Soaring across the pool in a pair of long fins feels exhilarating and immediately rewarding, but the real growth happens, both in your muscles and in your mindset, when you are slogging to the other side with a pool buoy and a prayer. I think this makes a beautiful metaphor. Sometimes, when things feel impossibly hard, when you think you’re not making any progress at all, you’re not doing it wrong – you’re doing it exactly right.

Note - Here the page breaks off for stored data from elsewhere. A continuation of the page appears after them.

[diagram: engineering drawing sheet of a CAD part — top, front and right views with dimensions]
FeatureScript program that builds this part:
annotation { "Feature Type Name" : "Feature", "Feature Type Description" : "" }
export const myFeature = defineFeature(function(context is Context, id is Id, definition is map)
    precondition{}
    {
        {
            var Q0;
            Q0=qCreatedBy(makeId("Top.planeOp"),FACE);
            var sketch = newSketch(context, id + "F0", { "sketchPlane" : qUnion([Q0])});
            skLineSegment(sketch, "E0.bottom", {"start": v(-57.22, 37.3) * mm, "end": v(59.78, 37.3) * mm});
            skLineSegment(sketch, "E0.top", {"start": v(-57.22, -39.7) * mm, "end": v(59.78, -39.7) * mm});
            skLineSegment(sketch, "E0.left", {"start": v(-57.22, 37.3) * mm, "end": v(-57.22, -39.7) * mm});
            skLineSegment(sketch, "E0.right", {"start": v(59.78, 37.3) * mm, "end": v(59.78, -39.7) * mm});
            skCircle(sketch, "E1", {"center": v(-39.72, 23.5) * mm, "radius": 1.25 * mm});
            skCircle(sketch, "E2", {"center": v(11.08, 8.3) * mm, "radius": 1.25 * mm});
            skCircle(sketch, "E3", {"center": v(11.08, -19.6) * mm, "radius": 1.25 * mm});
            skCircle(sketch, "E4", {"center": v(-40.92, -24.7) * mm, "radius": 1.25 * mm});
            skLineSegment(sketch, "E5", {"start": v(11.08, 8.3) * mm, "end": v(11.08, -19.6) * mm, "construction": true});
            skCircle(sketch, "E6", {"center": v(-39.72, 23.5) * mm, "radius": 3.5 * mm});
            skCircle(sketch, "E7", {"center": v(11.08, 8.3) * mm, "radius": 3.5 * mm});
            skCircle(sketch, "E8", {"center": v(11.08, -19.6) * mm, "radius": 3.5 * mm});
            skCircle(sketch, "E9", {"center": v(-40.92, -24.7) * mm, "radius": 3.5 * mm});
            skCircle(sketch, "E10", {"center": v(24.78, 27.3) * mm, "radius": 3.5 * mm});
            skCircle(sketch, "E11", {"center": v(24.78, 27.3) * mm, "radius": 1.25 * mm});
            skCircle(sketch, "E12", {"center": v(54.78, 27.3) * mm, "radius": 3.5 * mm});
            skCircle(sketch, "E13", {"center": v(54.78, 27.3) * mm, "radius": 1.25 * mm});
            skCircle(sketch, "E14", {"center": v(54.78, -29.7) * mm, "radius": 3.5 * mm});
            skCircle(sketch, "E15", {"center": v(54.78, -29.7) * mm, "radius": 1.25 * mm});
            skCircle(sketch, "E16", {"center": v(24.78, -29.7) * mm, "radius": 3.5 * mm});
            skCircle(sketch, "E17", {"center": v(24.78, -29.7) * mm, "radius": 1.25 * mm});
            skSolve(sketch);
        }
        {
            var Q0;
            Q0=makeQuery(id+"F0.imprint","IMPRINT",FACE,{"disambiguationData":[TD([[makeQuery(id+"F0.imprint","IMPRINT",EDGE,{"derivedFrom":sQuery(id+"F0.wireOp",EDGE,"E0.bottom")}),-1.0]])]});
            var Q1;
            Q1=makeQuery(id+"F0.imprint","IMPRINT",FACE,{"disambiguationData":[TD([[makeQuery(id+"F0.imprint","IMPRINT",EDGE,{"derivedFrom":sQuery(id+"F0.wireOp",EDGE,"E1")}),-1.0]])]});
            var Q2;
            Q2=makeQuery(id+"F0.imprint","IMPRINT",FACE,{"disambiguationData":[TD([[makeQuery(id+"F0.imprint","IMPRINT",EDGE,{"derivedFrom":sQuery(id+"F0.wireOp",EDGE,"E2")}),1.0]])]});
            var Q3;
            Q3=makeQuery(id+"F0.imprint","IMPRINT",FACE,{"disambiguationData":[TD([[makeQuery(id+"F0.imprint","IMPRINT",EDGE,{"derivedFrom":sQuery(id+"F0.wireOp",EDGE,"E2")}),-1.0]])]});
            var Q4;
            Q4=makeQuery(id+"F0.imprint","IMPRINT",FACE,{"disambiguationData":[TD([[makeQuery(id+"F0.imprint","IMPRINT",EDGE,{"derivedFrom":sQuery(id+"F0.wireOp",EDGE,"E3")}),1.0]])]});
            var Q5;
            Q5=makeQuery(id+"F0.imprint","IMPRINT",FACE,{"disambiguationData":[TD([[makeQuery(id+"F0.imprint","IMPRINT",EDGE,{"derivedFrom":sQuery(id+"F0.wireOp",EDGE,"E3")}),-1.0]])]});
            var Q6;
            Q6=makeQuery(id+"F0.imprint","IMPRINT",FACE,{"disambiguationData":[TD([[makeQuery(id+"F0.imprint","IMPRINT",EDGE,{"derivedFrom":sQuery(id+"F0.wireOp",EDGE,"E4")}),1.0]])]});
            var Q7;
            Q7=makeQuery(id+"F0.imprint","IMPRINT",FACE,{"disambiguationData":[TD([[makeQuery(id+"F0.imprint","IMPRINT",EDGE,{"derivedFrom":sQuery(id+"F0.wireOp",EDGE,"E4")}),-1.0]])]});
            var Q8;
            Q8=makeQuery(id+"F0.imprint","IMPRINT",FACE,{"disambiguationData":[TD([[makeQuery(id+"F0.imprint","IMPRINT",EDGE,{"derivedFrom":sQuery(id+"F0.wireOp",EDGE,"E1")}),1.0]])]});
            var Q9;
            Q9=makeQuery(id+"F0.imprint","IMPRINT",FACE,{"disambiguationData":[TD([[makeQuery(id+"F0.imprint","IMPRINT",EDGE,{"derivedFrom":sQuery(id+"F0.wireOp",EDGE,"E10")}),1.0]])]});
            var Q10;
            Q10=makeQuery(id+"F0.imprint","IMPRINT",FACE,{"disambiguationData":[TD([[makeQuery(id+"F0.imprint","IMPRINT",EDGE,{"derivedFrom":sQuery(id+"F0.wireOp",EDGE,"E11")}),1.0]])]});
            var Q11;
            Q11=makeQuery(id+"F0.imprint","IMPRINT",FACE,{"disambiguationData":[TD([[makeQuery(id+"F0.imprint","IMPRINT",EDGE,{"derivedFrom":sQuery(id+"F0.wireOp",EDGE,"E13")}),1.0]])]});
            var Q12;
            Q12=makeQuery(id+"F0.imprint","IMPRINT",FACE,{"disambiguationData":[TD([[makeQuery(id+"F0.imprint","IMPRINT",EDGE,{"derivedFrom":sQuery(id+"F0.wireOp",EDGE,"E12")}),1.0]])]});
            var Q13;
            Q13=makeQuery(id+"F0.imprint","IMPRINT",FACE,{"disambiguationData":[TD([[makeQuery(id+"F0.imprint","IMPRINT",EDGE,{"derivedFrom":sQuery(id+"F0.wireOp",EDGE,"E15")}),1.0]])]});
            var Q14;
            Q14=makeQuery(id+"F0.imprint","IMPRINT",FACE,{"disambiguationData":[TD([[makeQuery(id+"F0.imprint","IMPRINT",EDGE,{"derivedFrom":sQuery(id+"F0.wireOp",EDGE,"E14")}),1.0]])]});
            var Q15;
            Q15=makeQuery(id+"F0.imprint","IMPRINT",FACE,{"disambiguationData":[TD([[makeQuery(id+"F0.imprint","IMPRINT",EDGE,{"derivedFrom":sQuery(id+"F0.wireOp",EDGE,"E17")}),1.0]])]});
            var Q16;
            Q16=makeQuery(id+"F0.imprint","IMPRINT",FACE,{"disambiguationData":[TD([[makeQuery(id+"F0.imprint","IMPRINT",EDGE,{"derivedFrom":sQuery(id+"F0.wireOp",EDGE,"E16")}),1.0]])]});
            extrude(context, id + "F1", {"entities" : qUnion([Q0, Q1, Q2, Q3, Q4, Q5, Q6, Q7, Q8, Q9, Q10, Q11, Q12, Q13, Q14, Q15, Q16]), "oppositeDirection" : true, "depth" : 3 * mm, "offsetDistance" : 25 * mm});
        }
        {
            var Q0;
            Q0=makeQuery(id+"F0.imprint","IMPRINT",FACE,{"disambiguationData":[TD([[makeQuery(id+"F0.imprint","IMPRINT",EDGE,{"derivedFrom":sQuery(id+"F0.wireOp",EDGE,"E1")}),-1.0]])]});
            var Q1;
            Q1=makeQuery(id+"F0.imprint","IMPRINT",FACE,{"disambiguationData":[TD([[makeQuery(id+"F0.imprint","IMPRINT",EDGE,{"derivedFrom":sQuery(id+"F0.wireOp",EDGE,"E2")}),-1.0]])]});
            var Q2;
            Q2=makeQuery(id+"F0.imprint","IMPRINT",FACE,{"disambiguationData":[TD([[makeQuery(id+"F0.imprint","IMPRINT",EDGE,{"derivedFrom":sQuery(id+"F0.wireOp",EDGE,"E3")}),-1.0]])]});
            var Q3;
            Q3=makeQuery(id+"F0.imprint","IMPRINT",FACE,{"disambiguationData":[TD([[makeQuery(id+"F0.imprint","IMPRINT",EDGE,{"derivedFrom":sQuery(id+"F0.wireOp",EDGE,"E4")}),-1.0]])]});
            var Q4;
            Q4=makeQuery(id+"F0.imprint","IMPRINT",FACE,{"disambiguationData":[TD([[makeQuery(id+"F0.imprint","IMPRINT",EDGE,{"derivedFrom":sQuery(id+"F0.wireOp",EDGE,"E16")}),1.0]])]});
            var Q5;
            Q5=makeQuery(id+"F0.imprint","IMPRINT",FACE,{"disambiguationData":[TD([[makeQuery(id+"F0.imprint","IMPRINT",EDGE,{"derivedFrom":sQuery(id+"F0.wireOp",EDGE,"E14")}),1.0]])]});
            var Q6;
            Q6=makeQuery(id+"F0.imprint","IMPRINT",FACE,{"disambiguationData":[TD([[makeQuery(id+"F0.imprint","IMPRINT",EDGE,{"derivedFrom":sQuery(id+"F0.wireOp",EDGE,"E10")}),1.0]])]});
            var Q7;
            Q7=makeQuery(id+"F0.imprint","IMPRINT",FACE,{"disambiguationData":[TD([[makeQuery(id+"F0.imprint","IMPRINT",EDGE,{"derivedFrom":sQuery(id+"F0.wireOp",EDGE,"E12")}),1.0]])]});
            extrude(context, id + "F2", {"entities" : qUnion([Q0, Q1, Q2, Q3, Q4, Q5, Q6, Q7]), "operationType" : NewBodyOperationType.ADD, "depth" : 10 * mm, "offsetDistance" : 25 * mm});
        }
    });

Lesson #5 - You Can Do Hard Things
I got through the warm-up of every swim practice I ever attended by repeating I hate this I hate this I hate this in my head for the whole 600 yards. At the end of every practice, I felt amazing. In a good practice, there will be sets that make you scared. When your coach tells you to do something that you don’t think is physically, humanly possible, you have three choices: throw up, pretend you have to go to the bathroom, or lock your goggles into place and do the scary thing.
Every time I choose the third option, I learn the same lesson: I am stronger than I thought. Gasping for breath, raising our heart rate, making our muscles burn – our brains receive these signals as distress, and that makes us want to stop, even though our body can, and will, adapt. When we push through, we increase our tolerance for distress in the pool and in life. We become more resilient. We learn to believe in ourselves in the face of seemingly impossible demands. Swimming taught me that I could do hard things, and now I tell this to my swimmers every day. Yes, you can. You can do hard things.